* [GIVEN ENTRIES]
=====

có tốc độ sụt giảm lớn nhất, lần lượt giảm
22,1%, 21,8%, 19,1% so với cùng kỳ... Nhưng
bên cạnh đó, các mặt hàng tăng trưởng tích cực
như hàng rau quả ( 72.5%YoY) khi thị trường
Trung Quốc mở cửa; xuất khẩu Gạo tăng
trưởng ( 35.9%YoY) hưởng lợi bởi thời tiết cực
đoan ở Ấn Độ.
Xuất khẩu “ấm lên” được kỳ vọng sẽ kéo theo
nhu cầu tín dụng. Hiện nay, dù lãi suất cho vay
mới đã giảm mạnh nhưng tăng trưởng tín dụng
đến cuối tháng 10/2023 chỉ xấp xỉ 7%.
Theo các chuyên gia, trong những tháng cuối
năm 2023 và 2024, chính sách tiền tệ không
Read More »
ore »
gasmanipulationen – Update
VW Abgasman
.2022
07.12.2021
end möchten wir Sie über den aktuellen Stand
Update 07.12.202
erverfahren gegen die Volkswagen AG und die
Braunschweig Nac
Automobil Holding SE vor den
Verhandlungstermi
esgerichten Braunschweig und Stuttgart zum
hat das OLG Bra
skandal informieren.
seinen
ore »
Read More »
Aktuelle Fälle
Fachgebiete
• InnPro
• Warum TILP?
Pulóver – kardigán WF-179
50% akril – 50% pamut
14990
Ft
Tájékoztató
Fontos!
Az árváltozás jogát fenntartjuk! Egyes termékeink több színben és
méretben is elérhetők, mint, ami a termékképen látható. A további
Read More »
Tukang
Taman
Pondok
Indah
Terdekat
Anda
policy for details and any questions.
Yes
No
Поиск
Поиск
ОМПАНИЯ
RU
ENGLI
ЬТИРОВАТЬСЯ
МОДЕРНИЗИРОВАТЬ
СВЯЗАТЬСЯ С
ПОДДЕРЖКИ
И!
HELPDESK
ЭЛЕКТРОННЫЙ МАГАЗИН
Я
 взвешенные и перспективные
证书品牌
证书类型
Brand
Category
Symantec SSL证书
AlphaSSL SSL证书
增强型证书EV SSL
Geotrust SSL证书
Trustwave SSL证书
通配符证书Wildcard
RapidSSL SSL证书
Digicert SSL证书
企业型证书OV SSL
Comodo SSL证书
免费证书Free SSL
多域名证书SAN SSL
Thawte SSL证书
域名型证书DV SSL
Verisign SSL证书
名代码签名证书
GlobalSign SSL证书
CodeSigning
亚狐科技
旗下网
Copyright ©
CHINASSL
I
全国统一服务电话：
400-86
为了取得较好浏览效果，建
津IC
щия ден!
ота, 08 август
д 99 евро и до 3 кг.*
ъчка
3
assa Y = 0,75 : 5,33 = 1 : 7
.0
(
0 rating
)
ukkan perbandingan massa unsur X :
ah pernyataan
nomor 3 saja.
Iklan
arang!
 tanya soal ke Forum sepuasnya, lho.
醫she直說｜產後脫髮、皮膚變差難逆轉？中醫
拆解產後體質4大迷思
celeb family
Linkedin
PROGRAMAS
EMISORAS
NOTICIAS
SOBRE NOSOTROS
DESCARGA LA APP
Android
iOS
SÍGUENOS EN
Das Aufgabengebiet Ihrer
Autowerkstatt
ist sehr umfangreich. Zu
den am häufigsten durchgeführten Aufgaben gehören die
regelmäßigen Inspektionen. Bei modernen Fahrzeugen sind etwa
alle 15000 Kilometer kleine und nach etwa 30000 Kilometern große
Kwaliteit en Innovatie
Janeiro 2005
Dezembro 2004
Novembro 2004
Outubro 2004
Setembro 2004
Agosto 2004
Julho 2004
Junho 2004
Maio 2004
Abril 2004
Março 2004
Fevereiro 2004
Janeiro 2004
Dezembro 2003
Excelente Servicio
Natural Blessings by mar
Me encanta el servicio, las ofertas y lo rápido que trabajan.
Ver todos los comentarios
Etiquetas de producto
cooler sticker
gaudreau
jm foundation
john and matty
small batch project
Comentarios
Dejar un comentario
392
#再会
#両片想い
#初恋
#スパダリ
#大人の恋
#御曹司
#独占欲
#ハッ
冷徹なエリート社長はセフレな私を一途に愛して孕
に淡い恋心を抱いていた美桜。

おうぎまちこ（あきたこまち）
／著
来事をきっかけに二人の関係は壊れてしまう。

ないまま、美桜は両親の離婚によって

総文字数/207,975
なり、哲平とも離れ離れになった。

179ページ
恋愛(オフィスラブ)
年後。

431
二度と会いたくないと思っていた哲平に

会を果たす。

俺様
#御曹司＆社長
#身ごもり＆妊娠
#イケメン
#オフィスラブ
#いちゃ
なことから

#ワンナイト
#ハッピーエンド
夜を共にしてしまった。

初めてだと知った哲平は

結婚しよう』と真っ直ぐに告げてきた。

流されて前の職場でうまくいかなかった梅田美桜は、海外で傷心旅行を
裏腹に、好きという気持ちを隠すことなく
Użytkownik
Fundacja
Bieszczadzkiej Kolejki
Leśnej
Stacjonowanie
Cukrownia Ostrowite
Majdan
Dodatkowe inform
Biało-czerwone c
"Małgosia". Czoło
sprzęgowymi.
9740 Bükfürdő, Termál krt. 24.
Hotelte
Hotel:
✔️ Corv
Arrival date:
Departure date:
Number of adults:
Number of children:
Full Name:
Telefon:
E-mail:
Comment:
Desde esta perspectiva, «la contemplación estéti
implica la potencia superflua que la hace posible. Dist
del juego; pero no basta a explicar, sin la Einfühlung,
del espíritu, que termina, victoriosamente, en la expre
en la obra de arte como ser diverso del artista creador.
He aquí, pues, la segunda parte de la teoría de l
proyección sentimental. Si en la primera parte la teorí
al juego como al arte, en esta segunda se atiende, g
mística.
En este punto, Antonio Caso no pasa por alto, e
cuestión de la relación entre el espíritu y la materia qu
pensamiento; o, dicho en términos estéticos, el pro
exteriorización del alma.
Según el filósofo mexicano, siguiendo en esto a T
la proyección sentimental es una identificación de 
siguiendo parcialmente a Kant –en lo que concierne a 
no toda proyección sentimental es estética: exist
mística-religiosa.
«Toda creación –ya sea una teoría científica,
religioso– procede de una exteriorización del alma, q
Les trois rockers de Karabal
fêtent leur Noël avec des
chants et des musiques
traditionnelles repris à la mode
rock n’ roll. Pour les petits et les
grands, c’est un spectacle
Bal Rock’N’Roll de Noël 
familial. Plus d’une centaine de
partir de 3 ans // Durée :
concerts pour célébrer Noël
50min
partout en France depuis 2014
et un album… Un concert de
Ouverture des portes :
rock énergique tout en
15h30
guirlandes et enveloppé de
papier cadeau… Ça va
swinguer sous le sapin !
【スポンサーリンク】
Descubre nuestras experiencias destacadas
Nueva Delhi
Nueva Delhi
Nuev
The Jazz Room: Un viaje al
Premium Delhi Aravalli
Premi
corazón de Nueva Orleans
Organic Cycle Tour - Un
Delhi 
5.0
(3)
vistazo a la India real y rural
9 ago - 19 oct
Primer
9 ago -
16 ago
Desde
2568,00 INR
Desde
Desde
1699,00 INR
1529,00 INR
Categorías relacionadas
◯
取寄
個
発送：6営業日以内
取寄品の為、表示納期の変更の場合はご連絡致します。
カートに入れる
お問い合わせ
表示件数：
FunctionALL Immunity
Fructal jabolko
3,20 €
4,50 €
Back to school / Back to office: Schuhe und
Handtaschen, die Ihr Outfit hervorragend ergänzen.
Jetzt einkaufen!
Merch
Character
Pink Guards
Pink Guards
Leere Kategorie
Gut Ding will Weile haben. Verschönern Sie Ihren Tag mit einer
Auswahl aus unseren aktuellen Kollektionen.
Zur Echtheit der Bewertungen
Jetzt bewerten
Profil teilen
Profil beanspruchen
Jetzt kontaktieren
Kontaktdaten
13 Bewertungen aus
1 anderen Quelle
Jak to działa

=====

* [ACTION ITEM]
Reproduce each entry exactly, with nothing missing.

* [RESPONSE BOX]
có tốc độ sụt giảm lớn nhất, lần lượt giảm
22,1%, 21,8%, 19,1% so với cùng kỳ... Nhưng
bên cạnh đó, các mặt hàng tăng trưởng tích cực
như hàng rau quả ( 72.5%YoY) khi thị trường
Trung Quốc mở cửa; xuất khẩu Gạo tăng
trưởng ( 35.9%YoY) hưởng lợi bởi thời tiết cực
đoan ở Ấn Độ.
Xuất khẩu “ấm lên” được kỳ vọng sẽ kéo theo
nhu cầu tín dụng. Hiện nay, dù lãi suất cho vay
mới đã giảm mạnh nhưng tăng trưởng tín dụng
đến cuối tháng 10/2023 chỉ xấp xỉ 7%.
Theo các chuyên gia, trong những tháng cuối
năm 2023 và 2024, chính sách tiền tệ không
Read More »
ore »
gasmanipulationen – Update
VW Abgasman
.2022
07.12.2021
end möchten wir Sie über den aktuellen Stand
Update 07.12.202
erverfahren gegen die Volkswagen AG und die
Braunschweig Nac
Automobil Holding SE vor den
Verhandlungstermi
esgerichten Braunschweig und Stuttgart zum
hat das OLG Bra
skandal informieren.
seinen
ore »
Read More »
Aktuelle Fälle
Fachgebiete
• InnPro
• Warum TILP?
Pulóver – kardigán WF-179
50% akril – 50% pamut
14990
Ft
Tájékoztató
Fontos!
Az árváltozás jogát fenntartjuk! Egyes termékeink több színben és
méretben is elérhetők, mint, ami a termékképen látható. A további
Read More »
Tukang
Taman
Pondok
Indah
Terdekat
Anda
policy for details and any questions.
Yes
No
Поиск
Поиск
ОМПАНИЯ
RU
ENGLI
ЬТИРОВАТЬСЯ
МОДЕРНИЗИРОВАТЬ
СВЯЗАТЬСЯ С
ПОДДЕРЖКИ
И!
HELPDESK
ЭЛЕКТРОННЫЙ МАГАЗИН
Я
 взвешенные и перспективные
证书品牌
证书类型
Brand
Category
Symantec SSL证书
AlphaSSL SSL证书
增强型证书EV SSL
Geotrust SSL证书
Trustwave SSL证书
通配符证书Wildcard
RapidSSL SSL证书
Digicert SSL证书
企业型证书OV SSL
Comodo SSL证书
免费证书Free SSL
多域名证书SAN SSL
Thawte SSL证书
域名型证书DV SSL
Verisign SSL证书
名代码签名证书
GlobalSign SSL证书
CodeSigning
亚狐科技
旗下网
Copyright ©
CHINASSL
I
全国统一服务电话：
400-86
为了取得较好浏览效果，建
津IC
щия ден!
ота, 08 август
д 99 евро и до 3 кг.*
ъчка
3
assa Y = 0,75 : 5,33 = 1 : 7
.0
(
0 rating
)
ukkan perbandingan massa unsur X :
ah pernyataan
nomor 3 saja.
Iklan
arang!
 tanya soal ke Forum sepuasnya, lho.
醫she直說｜產後脫髮、皮膚變差難逆轉？中醫
拆解產後體質4大迷思
celeb family
Linkedin
PROGRAMAS
EMISORAS
NOTICIAS
SOBRE NOSOTROS
DESCARGA LA APP
Android
iOS
SÍGUENOS EN
Das Aufgabengebiet Ihrer
Autowerkstatt
ist sehr umfangreich. Zu
den am häufigsten durchgeführten Aufgaben gehören die
regelmäßigen Inspektionen. Bei modernen Fahrzeugen sind etwa
alle 15000 Kilometer kleine und nach etwa 30000 Kilometern große
Kwaliteit en Innovatie
Janeiro 2005
Dezembro 2004
Novembro 2004
Outubro 2004
Setembro 2004
Agosto 2004
Julho 2004
Junho 2004
Maio 2004
Abril 2004
Março 2004
Fevereiro 2004
Janeiro 2004
Dezembro 2003
Excelente Servicio
Natural Blessings by mar
Me encanta el servicio, las ofertas y lo rápido que trabajan.
Ver todos los comentarios
Etiquetas de producto
cooler sticker
gaudreau
jm foundation
john and matty
small batch project
Comentarios
Dejar un comentario
392
#再会
#両片想い
#初恋
#スパダリ
#大人の恋
#御曹司
#独占欲
#ハッ
冷徹なエリート社長はセフレな私を一途に愛して孕
に淡い恋心を抱いていた美桜。

おうぎまちこ（あきたこまち）
／著
来事をきっかけに二人の関係は壊れてしまう。

ないまま、美桜は両親の離婚によって

総文字数/207,975
なり、哲平とも離れ離れになった。

179ページ
恋愛(オフィスラブ)
年後。

431
二度と会いたくないと思っていた哲平に

会を果たす。

俺様
#御曹司＆社長
#身ごもり＆妊娠
#イケメン
#オフィスラブ
#いちゃ
なことから

#ワンナイト
#ハッピーエンド
夜を共にしてしまった。

初めてだと知った哲平は

結婚しよう』と真っ直ぐに告げてきた。

流されて前の職場でうまくいかなかった梅田美桜は、海外で傷心旅行を
裏腹に、好きという気持ちを隠すことなく
Użytkownik
Fundacja
Bieszczadzkiej Kolejki
Leśnej
Stacjonowanie
Cukrownia Ostrowite
Majdan
Dodatkowe inform
Biało-czerwone c
"Małgosia". Czoło
sprzęgowymi.
9740 Bükfürdő, Termál krt. 24.
Hotelte
Hotel:
✔️ Corv
Arrival date:
Departure date:
Number of adults:
Number of children:
Full Name:
Telefon:
E-mail:
Comment:
Desde esta perspectiva, «la contemplación estéti
implica la potencia superflua que la hace posible. Dist
del juego; pero no basta a explicar, sin la Einfühlung,
del espíritu, que termina, victoriosamente, en la expre
en la obra de arte como ser diverso del artista creador.
He aquí, pues, la segunda parte de la teoría de l
proyección sentimental. Si en la primera parte la teorí
al juego como al arte, en esta segunda se atiende, g
mística.
En este punto, Antonio Caso no pasa por alto, e
cuestión de la relación entre el espíritu y la materia qu
pensamiento; o, dicho en términos estéticos, el pro
exteriorización del alma.
Según el filósofo mexicano, siguiendo en esto a T
la proyección sentimental es una identificación de 
siguiendo parcialmente a Kant –en lo que concierne a 
no toda proyección sentimental es estética: exist
mística-religiosa.
«Toda creación –ya sea una teoría científica,
religioso– procede de una exteriorización del alma, q
Les trois rockers de Karabal
fêtent leur Noël avec des
chants et des musiques
traditionnelles repris à la mode
rock n’ roll. Pour les petits et les
grands, c’est un spectacle
Bal Rock’N’Roll de Noël 
familial. Plus d’une centaine de
partir de 3 ans // Durée :
concerts pour célébrer Noël
50min
partout en France depuis 2014
et un album… Un concert de
Ouverture des portes :
rock énergique tout en
15h30
guirlandes et enveloppé de
papier cadeau… Ça va
swinguer sous le sapin !
【スポンサーリンク】
Descubre nuestras experiencias destacadas
Nueva Delhi
Nueva Delhi
Nuev
The Jazz Room: Un viaje al
Premium Delhi Aravalli
Premi
corazón de Nueva Orleans
Organic Cycle Tour - Un
Delhi 
5.0
(3)
vistazo a la India real y rural
9 ago - 19 oct
Primer
9 ago -
16 ago
Desde
2568,00 INR
Desde
Desde
1699,00 INR
1529,00 INR
Categorías relacionadas
◯
取寄
個
発送：6営業日以内
取寄品の為、表示納期の変更の場合はご連絡致します。
カートに入れる
お問い合わせ
表示件数：
FunctionALL Immunity
Fructal jabolko
3,20 €
4,50 €
Back to school / Back to office: Schuhe und
Handtaschen, die Ihr Outfit hervorragend ergänzen.
Jetzt einkaufen!
Merch
Character
Pink Guards
Pink Guards
Leere Kategorie
Gut Ding will Weile haben. Verschönern Sie Ihren Tag mit einer
Auswahl aus unseren aktuellen Kollektionen.
Zur Echtheit der Bewertungen
Jetzt bewerten
Profil teilen
Profil beanspruchen
Jetzt kontaktieren
Kontaktdaten
13 Bewertungen aus
1 anderen Quelle
Jak to działa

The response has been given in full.